====== Information ======

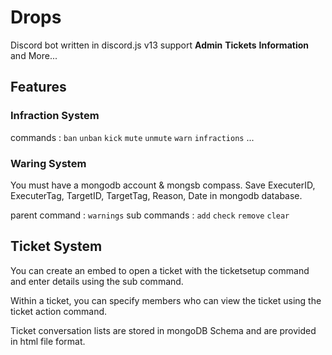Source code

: # Drops
 Discord bot written in discord.js v13
support **Admin** **Tickets** **Information** and More...


## Features


### Infraction System

commands : `ban` `unban` `kick` `mute` `unmute` `warn` `infractions` ...


### Waring System

You must have a mongodb account & mongsb compass.
Save ExecuterID, ExecuterTag, TargetID, TargetTag, Reason, Date in mongodb database.

parent command : `warnings`
sub commands : `add` `check` `remove` `clear`


## Ticket System
You can create an embed to open a ticket with the ticketsetup command and enter details using the sub command. 

Within a ticket, you can specify members who can view the ticket using the ticket action command. 

Ticket conversation lists are stored in mongoDB Schema and are provided in html file format.
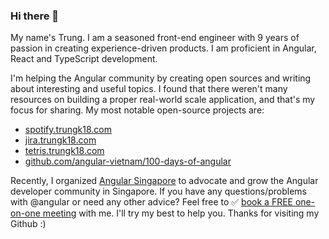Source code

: ### Hi there 👋

My name's Trung. I am a seasoned front-end engineer with 9 years of passion in creating experience-driven products. I am proficient in Angular, React and TypeScript development.

 I'm helping the Angular community by creating open sources and writing about interesting and useful topics. I found that there weren't many resources on building a proper real-world scale application, and that's my focus for sharing. My most notable open-source projects are:

- [spotify.trungk18.com](https://spotify.trungk18.com/)
- [jira.trungk18.com](https://jira.trungk18.com)
- [tetris.trungk18.com](https://tetris.trungk18.com)
- [github.com/angular-vietnam/100-days-of-angular](https://github.com/angular-vietnam/100-days-of-angular)

Recently, I organized [Angular Singapore](https://twitter.com/angularsg) to advocate and grow the Angular developer community in Singapore. 
If you have any questions/problems with @angular or need any other advice? Feel free to ✅ [book a FREE one-on-one meeting](https://trungk18.com/chat/)  with me. I'll try my best to help you. Thanks for visiting my Github :)

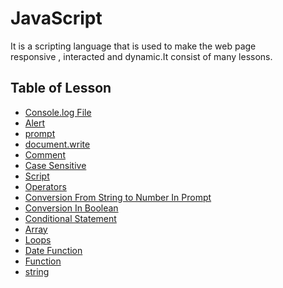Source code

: # JavaScript
It is a scripting language that is used to make the web page  
responsive , interacted and dynamic.It consist of many lessons.

## Table of Lesson 
- [Console.log File ](003-console-log.js)
- [Alert](002-alert.js)
- [prompt](004-prompt.js)
- [document.write](005-document-write.js)
- [Comment](006-comment.js)
- [Case Sensitive](007-case-sensitive.js)
- [Script](008-script.js)
- [Operators](https://github.com/Abdullah90-ty/Learning_JavaScript/tree/main/008-Operator)
- [Conversion From String to Number In Prompt](https://github.com/Abdullah90-ty/Learning_JavaScript/tree/main/009-Conversion-string-to-num)
- [Conversion In Boolean](https://github.com/Abdullah90-ty/Learning_JavaScript/tree/main/010-Conversion-in-Boolean)
- [Conditional Statement](https://github.com/Abdullah90-ty/Learning_JavaScript/tree/main/011-Conditional-statement)
- [Array](https://github.com/Abdullah90-ty/Learning_JavaScript/tree/main/012-Array)
- [Loops](https://github.com/Abdullah90-ty/Learning_JavaScript/tree/main/014-Loops)
- [Date Function](https://github.com/Abdullah90-ty/Learning_JavaScript/tree/main/013-Date-function)
- [Function](https://github.com/Abdullah90-ty/Learning_JavaScript/tree/main/015-Function)
- [string](https://github.com/Abdullah90-ty/Learning_JavaScript/tree/main/016-string)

======

- Work to be completed:
Respond with one number only: how many lines of the data contain "using".

- Result for this exercise:
2